After BBQ and beers with the Journeyers, I stopped by Jason Mitchell's house for some frivolity. It was genius. Wheels off.

Monday morning, back down to Baylor to speak at University Chapel. I loved it. Great kids, great staff, and a great shawarma sandwich for lunch with some Truett students and UBCers.

And I bought some new boots on my way back to the airport. You'll see them soon.

I'm home for 24 hours and off to The Emergent Gathering this evening.

Friday, September 28, 2007

A Community Called Atonement

My friend David Fitch's post on Scot McKnight's new book has reminded me to post on it. As I am the general editor for EV's series with Abingdon ("Living Theology"), I read the manuscript for A Community Called Atonement earlier this year. But, now that it's come out, I've read it again. And, I've gotta say, it's fantastic.

Scot has written an evenhanded, thoughtful, and generous book that brings the biblical narrative to bear on the several theories of the atonement that have been advanced over the past two millennia. And, his postmodernist colors show when he emphasizes the importance of metaphor in shaping our theological imaginations. That bears repeating: how we talk about something heavily influences how we understand something.

So do yourself a favor. Get this book.

Tuesday, September 25, 2007

Youth Ministry

I'm still in the thick of it in youth ministry, as it seems that my first book, Postmodern Youth Ministry has a long tail. And, I must say, I really do continue to enjoy it. Church youth ministry workers tend to be among the most open-minded, and methodologically progressive persons in the church. In fact, that's what often gets them into trouble.

So, thanks to my recent hosts at the Center for Youth Ministry Training in Nashville and Mid-America Nazarene University in Kansas City.

Hey, Mark

Tuesday, September 18, 2007

A Time to Talk

As an Enneagram 8, I'm not naturally predisposed to be a sit-around-and-talk-guy. I'm naturally more of a get-er-dun guy.
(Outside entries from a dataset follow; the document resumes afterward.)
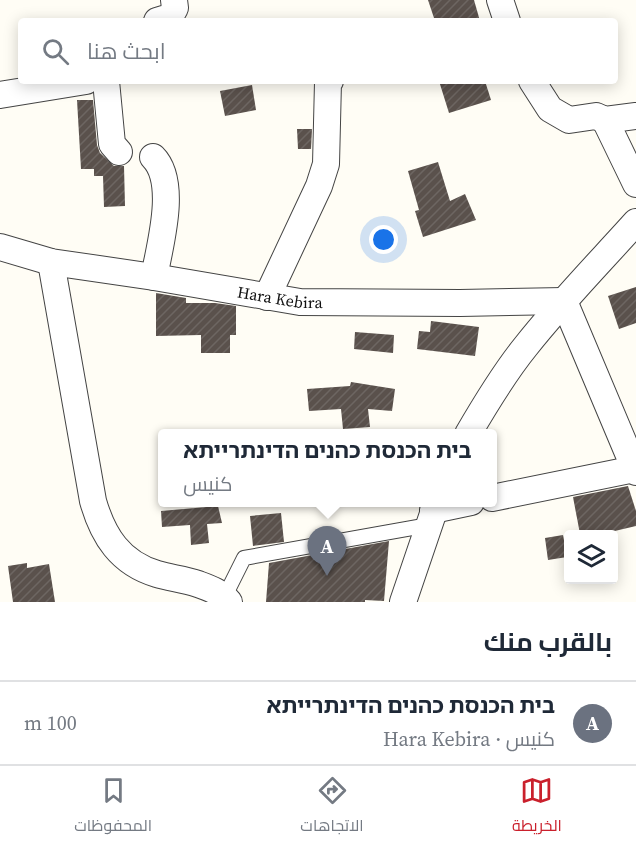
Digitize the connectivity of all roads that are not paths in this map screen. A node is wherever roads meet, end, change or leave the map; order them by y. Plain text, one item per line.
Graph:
1 (174, 0) edge
2 (500, 0) edge
3 (167, 18) edge
4 (506, 18) edge
5 (68, 84) edge
6 (106, 84) edge
7 (328, 84) edge
8 (534, 84) edge
9 (0, 95) edge
10 (636, 116) edge
11 (605, 120) junction
12 (119, 152) dead end
13 (153, 157) dead end
14 (636, 184) edge
15 (636, 222) edge
16 (0, 247) edge
17 (51, 262) junction
18 (154, 277) junction
19 (267, 297) junction
20 (564, 301) junction
21 (471, 429) edge
22 (636, 471) edge
23 (497, 497) edge
24 (454, 507) edge
25 (433, 513) edge
26 (227, 599) edge
27 (403, 602) edge

1 - 3 street
2 - 4 street
5 - 9 street
6 - 12 street
7 - 19 street
8 - 11 street
10 - 11 street
11 - 14 street
13 - 18 street
15 - 20 street
16 - 17 street, Hara Kebira
17 - 18 street, Hara Kebira
17 - 26 street
18 - 19 street, Hara Kebira
19 - 20 street, Hara Kebira
20 - 21 street
20 - 22 street
22 - 23 street
24 - 25 street
25 - 26 lane
25 - 27 street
I also tend to not get things done on time -- or, to be more accurate: I usually hit deadlines, but do so by massive amounts of work at the end, and at great emotional cost to those around me.

My frustration around this has been growing, primarily because the number of friends I have has grown. That is, my procrastination is directly proportional to the number of people I spend time talking to. Today, for instance, I have two conversations scheduled with people -- each will surely go over an hour, even though I am already a day late on a major writing assignment. And the thing is, I love talking to people. My life (and writing) is immeasurably richer because of the people I've met, a fact that will be abundantly clear in my next book.

Then, yesterday, I ran across this poem by Robert Frost (a fellow Dartmouth man). It sums up, I think, my feeling, and the emergent ethos:

A Time to Talk

When a friend calls to me from the road
And slows his horse to a meaning walk,
I don't stand still and look around
On all the hills I haven't hoed,
And shout from where I am, What is it?
No, not as there is time to talk.
I thrust my hoe in the mellow ground,
Blade-end up and five feet tall,
And plod: I go up to the stone wall
For a friendly visit.

Monday, September 17, 2007

Blogging about People

One of the reasons that I haven't blogged much recently is that much of my life is taken up with meetings.... meetings with real people. I've met with critics of emergent, and fans, talked with some on the phone, met with others in person. And I just don't think it's appropriate to blog about such things.

For instance, I met with Tim Keller last month. We had a great time together (at least I thought so), and I now consider him a friend. And I've gotten several emails and calls asking me to blog about our time together -- some people are jonesing to know what we talked about. But I just can't bring myself to blog publicly about what I talked about over a cup of coffee with a guy (OK, I'll tell you this: Tim had Earl Grey tea).

So there. I guess I've got to find other things to blog about.